The data
· · ·
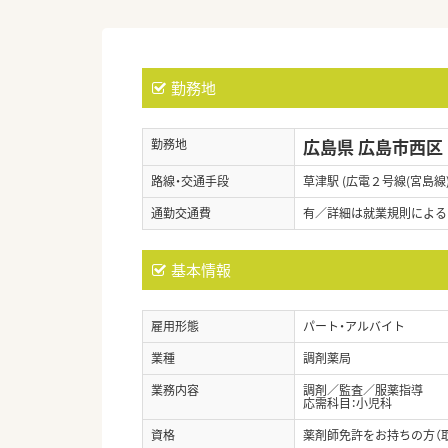
勤務地
広島県 広島市西区
勤務地
路線・交通手段
草津駅 (広電２号線(宮島線)
通勤交通費
有／詳細は就業規則による
基本情報
雇用形態
パート・アルバイト
業種
調剤薬局
業務内容
調剤／監査／服薬指導
応需科目：小児科
資格
薬剤師免許をお持ちの方（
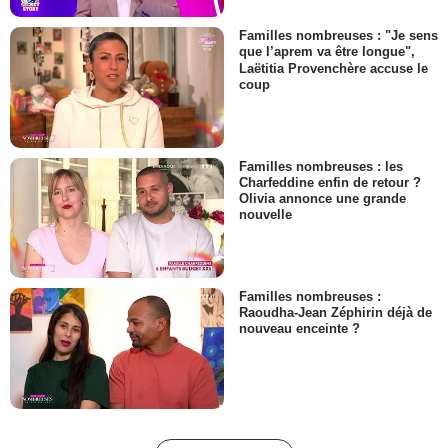
Familles nombreuses : "Je sens
que l’aprem va être longue",
Laëtitia Provenchère accuse le
coup
Familles nombreuses : les
Charfeddine enfin de retour ?
Olivia annonce une grande
nouvelle
Familles nombreuses :
Raoudha-Jean Zéphirin déjà de
nouveau enceinte ?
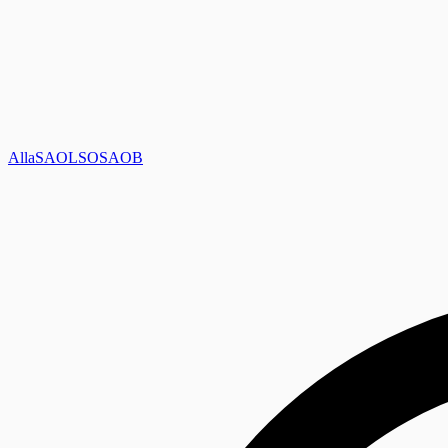
Alla
SAOL
SO
SAOB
· · ·
Action item
Copy out each line of the data in which the word "nombreuses" appears.

Response
Familles nombreuses : "Je sens
Familles nombreuses : les
Familles nombreuses :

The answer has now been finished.